Coming days after a meeting to discuss parameters around a potential restart to negotiations, the upcoming talks mark the first official return to the bargaining table since the strike began in May.

“Our committee returns to the bargaining table ready to make a fair deal, knowing the unified WGA membership stands behind us and buoyed by the ongoing support of our union allies,” the statement concluded.

The AMPTP did not immediately respond to TheWrap’s request for comment.

The meeting follows a prior meeting between the WGA and the studios last Friday, which ended unsuccessfully, according to a WGA memo, which informed members that the two sides remain too far apart to resume negotiations.

According to the WGA, chief negotiator Ellen Stutzman and the guild’s general counsel Tony Segall met with Lombardini and unnamed AMPTP staff discussed “a potential negotiation protocol and a preview of the issues each side intends to bring back to the table upon resumption.”

The meeting also touched on the AMPTP’s request for a media blackout, which the memo later on then accused the AMPTP of breaking by leaking details about the meeting.

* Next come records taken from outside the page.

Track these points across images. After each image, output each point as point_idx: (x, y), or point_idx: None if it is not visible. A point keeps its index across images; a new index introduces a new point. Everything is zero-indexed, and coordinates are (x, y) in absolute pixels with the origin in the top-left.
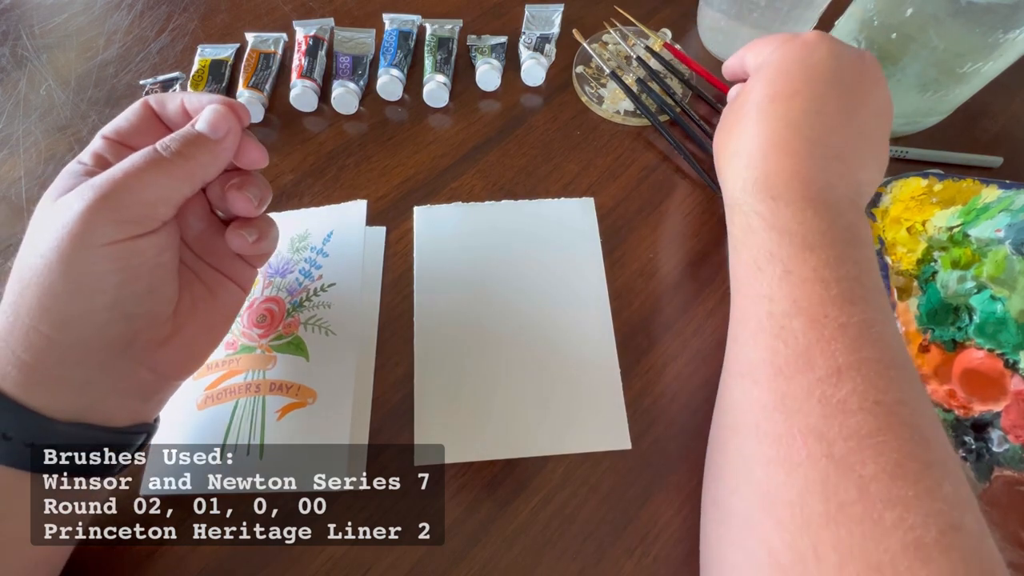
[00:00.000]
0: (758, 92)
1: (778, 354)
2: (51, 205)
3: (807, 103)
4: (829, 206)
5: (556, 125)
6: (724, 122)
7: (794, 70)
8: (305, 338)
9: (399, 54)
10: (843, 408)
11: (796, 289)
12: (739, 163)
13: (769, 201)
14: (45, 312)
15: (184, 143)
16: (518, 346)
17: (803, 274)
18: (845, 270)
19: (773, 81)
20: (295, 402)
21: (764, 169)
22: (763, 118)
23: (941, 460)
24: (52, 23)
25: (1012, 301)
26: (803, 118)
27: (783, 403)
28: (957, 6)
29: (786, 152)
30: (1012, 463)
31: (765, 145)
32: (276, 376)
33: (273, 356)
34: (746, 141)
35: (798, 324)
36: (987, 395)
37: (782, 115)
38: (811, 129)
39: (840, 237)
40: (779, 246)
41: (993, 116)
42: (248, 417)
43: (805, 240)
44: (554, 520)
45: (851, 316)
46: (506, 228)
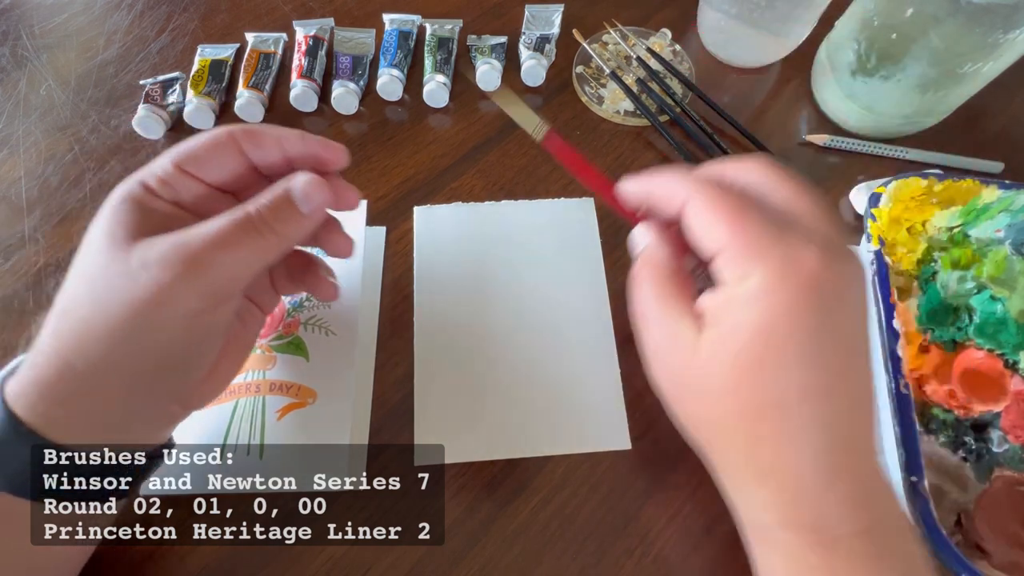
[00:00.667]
0: (776, 381)
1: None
2: (122, 251)
3: (847, 396)
4: (888, 526)
5: (556, 125)
6: (696, 408)
7: (814, 341)
8: (305, 338)
9: (399, 54)
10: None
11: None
12: (772, 489)
13: (825, 548)
14: (109, 368)
15: (276, 212)
16: (518, 346)
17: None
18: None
19: (794, 365)
20: (295, 402)
21: (818, 508)
22: (801, 427)
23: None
24: (52, 23)
25: (1012, 301)
26: (848, 419)
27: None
28: (957, 6)
29: (840, 478)
30: (1012, 463)
31: (810, 472)
32: (276, 376)
33: (273, 356)
34: (775, 458)
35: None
36: (987, 395)
37: (818, 423)
38: (853, 430)
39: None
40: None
41: (993, 116)
42: (248, 417)
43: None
44: (554, 520)
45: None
46: (506, 228)
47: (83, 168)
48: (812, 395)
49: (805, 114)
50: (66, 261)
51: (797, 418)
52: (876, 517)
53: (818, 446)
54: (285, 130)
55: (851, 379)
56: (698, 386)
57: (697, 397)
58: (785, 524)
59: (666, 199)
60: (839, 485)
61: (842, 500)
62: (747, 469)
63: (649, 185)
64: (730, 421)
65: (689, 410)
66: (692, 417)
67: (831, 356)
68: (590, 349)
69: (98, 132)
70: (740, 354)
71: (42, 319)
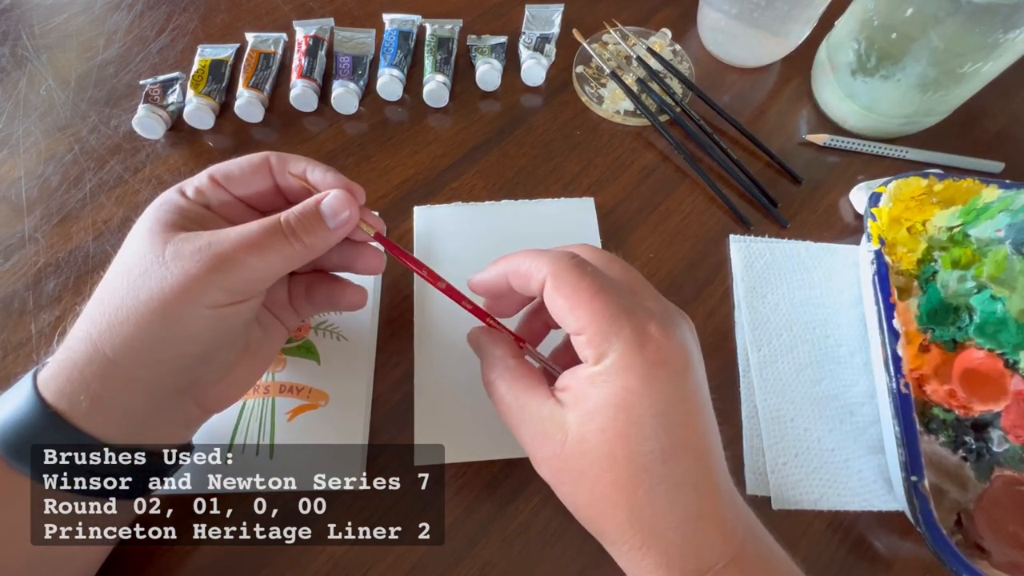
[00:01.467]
0: (640, 449)
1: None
2: (158, 244)
3: (700, 447)
4: (752, 545)
5: (556, 125)
6: (576, 490)
7: (667, 408)
8: (316, 342)
9: (399, 54)
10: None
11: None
12: (657, 551)
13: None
14: (134, 353)
15: (304, 225)
16: None
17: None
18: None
19: (656, 432)
20: (306, 404)
21: (697, 554)
22: (670, 487)
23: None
24: (52, 23)
25: (1012, 301)
26: (703, 466)
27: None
28: (957, 6)
29: (709, 521)
30: (1012, 463)
31: (686, 524)
32: (286, 378)
33: (283, 359)
34: (654, 520)
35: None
36: (987, 395)
37: (683, 478)
38: (710, 475)
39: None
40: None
41: (993, 116)
42: (257, 418)
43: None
44: (554, 520)
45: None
46: (506, 228)
47: (83, 168)
48: (672, 455)
49: (805, 114)
50: (66, 261)
51: (666, 478)
52: (739, 544)
53: (686, 499)
54: (313, 163)
55: (700, 431)
56: (575, 467)
57: (576, 479)
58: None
59: (525, 278)
60: (710, 526)
61: (714, 540)
62: (632, 538)
63: (507, 266)
64: (610, 495)
65: (572, 492)
66: (576, 499)
67: (683, 416)
68: None
69: (98, 132)
70: (606, 430)
71: (42, 319)
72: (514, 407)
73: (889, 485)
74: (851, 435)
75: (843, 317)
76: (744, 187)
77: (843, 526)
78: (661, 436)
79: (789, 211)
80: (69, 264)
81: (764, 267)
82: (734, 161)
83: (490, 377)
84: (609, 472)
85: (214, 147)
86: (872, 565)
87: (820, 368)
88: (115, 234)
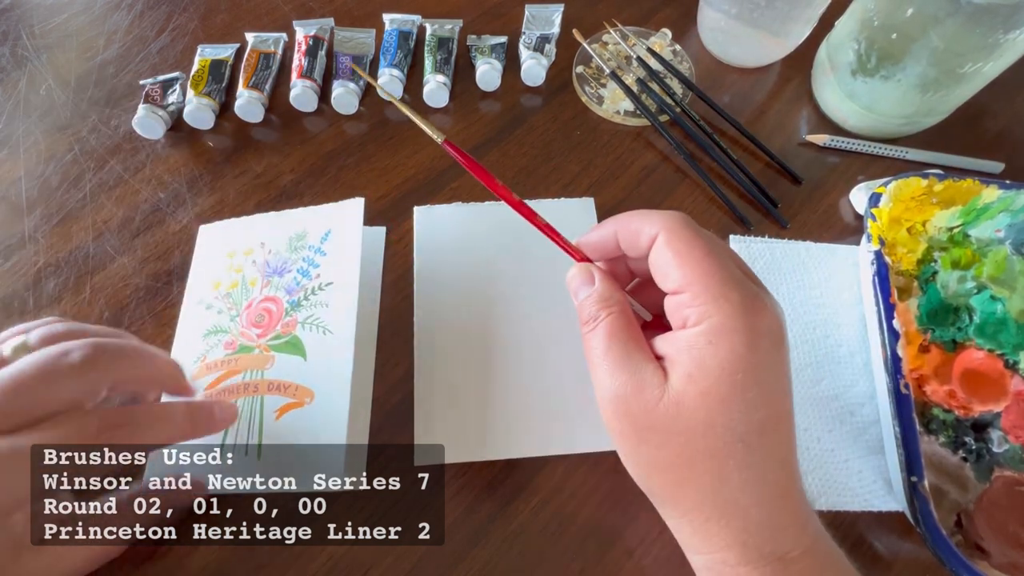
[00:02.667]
0: (740, 417)
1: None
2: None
3: (788, 428)
4: (823, 542)
5: (556, 125)
6: (659, 452)
7: (769, 378)
8: (303, 337)
9: (399, 54)
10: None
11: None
12: (735, 526)
13: (778, 567)
14: None
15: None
16: (518, 346)
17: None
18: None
19: (756, 401)
20: (293, 402)
21: (775, 535)
22: (761, 460)
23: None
24: (52, 23)
25: (1012, 301)
26: (789, 448)
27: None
28: (957, 6)
29: (789, 503)
30: (1012, 463)
31: (769, 501)
32: (274, 376)
33: (271, 356)
34: (740, 493)
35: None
36: (987, 395)
37: (773, 454)
38: (792, 457)
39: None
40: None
41: (993, 116)
42: (247, 417)
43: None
44: (554, 520)
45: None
46: (506, 228)
47: (83, 168)
48: (768, 429)
49: (805, 114)
50: (66, 261)
51: (758, 451)
52: (812, 535)
53: (774, 476)
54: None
55: (790, 412)
56: (666, 427)
57: (664, 440)
58: (746, 560)
59: (635, 233)
60: (790, 509)
61: (792, 523)
62: (711, 509)
63: (617, 223)
64: (699, 462)
65: (654, 454)
66: (656, 462)
67: (778, 393)
68: None
69: (98, 132)
70: (708, 393)
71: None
72: (617, 352)
73: (889, 485)
74: (851, 435)
75: (843, 317)
76: (744, 187)
77: (843, 526)
78: (761, 408)
79: (789, 211)
80: (69, 264)
81: (764, 267)
82: (734, 161)
83: (601, 312)
84: (704, 439)
85: (214, 147)
86: (872, 565)
87: (820, 368)
88: (115, 234)
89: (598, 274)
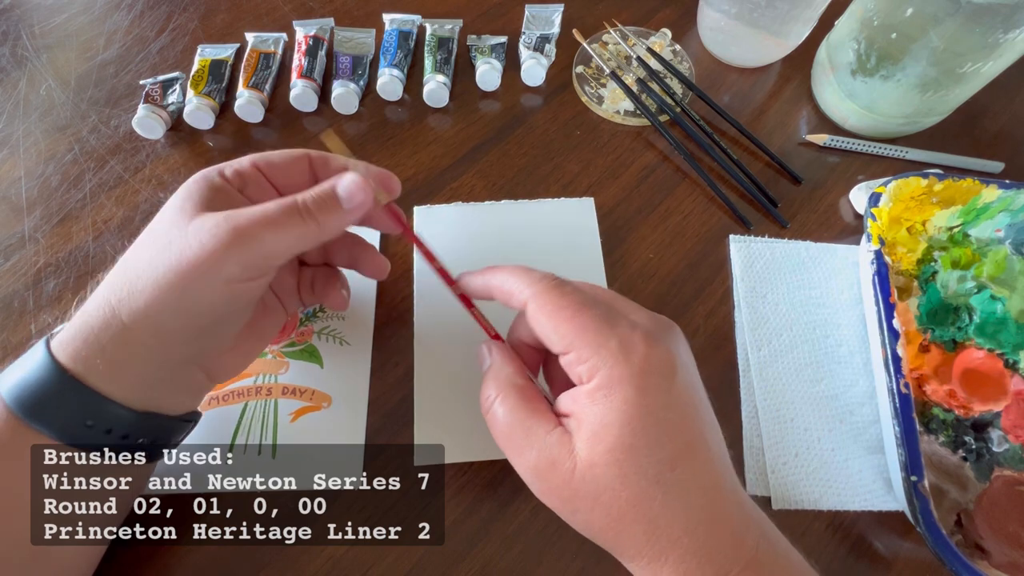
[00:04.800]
0: (649, 459)
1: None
2: (185, 218)
3: (704, 449)
4: (765, 546)
5: (556, 125)
6: (592, 515)
7: (666, 413)
8: (319, 347)
9: (399, 54)
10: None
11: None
12: (675, 560)
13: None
14: (148, 321)
15: (319, 205)
16: None
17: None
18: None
19: (660, 439)
20: (309, 406)
21: (715, 559)
22: (681, 493)
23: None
24: (52, 23)
25: (1012, 301)
26: (712, 468)
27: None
28: (957, 6)
29: (723, 523)
30: (1012, 463)
31: (701, 528)
32: (288, 380)
33: (285, 362)
34: (670, 529)
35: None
36: (987, 395)
37: (692, 481)
38: (719, 475)
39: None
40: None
41: (993, 116)
42: (259, 419)
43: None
44: (554, 520)
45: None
46: (506, 228)
47: (83, 168)
48: (680, 461)
49: (805, 114)
50: (66, 261)
51: (675, 486)
52: (752, 547)
53: (699, 502)
54: (352, 161)
55: (702, 433)
56: (588, 493)
57: (591, 505)
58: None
59: (507, 295)
60: (722, 531)
61: (726, 544)
62: (651, 551)
63: (491, 281)
64: (627, 513)
65: (587, 519)
66: (592, 524)
67: (681, 420)
68: None
69: (98, 132)
70: (615, 448)
71: (42, 319)
72: (518, 432)
73: (889, 485)
74: (851, 435)
75: (843, 317)
76: (744, 187)
77: (843, 526)
78: (665, 443)
79: (789, 211)
80: (69, 264)
81: (764, 267)
82: (734, 161)
83: (492, 395)
84: (623, 491)
85: (214, 147)
86: (872, 565)
87: (820, 368)
88: (115, 234)
89: (493, 350)
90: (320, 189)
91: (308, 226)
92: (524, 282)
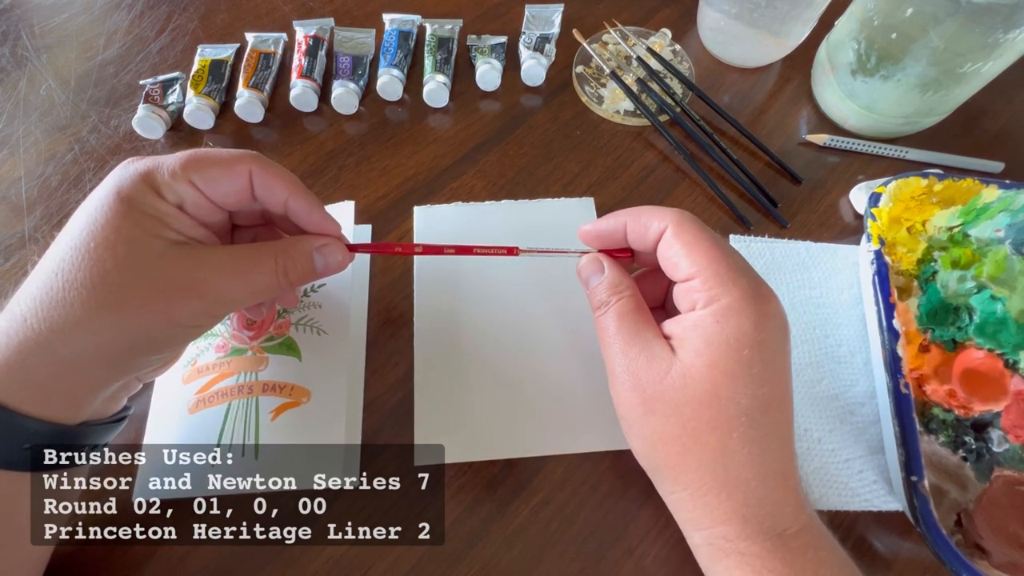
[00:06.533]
0: (745, 391)
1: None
2: (139, 256)
3: (789, 408)
4: (815, 520)
5: (556, 125)
6: (666, 422)
7: (774, 358)
8: (297, 338)
9: (399, 54)
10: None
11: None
12: (735, 500)
13: (780, 551)
14: (82, 347)
15: (296, 272)
16: (518, 346)
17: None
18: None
19: (761, 377)
20: (289, 402)
21: (775, 511)
22: (763, 436)
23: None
24: (52, 23)
25: (1012, 301)
26: (789, 428)
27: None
28: (957, 6)
29: (789, 481)
30: (1012, 463)
31: (770, 476)
32: (268, 377)
33: (265, 357)
34: (741, 467)
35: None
36: (987, 395)
37: (775, 431)
38: (790, 436)
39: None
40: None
41: (993, 116)
42: (242, 419)
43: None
44: (554, 520)
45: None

Before the meeting, WGA leaders cautioned their members that the meeting with AMPTP might not result in talks resuming, as was the case following a meeting during the 2007-08 WGA strike that concluded without a deal, and the strike continued for an additional two months.

“Playbooks die hard. Every move they make at the bargaining table and every rumor away from it needs to be evaluated through the lens of their attempts to get us to accept less,” the guild’s negotiating committee wrote in the memo. “We’re not falling for it … Writers — screenwriters, Appendix A writers, episodic television writers, all writers — have marched together for 94 days now. We have struck to make writing a viable profession for all of us, now and in the future. We have not come all this way, and sacrificed this much, to half-save ourselves.”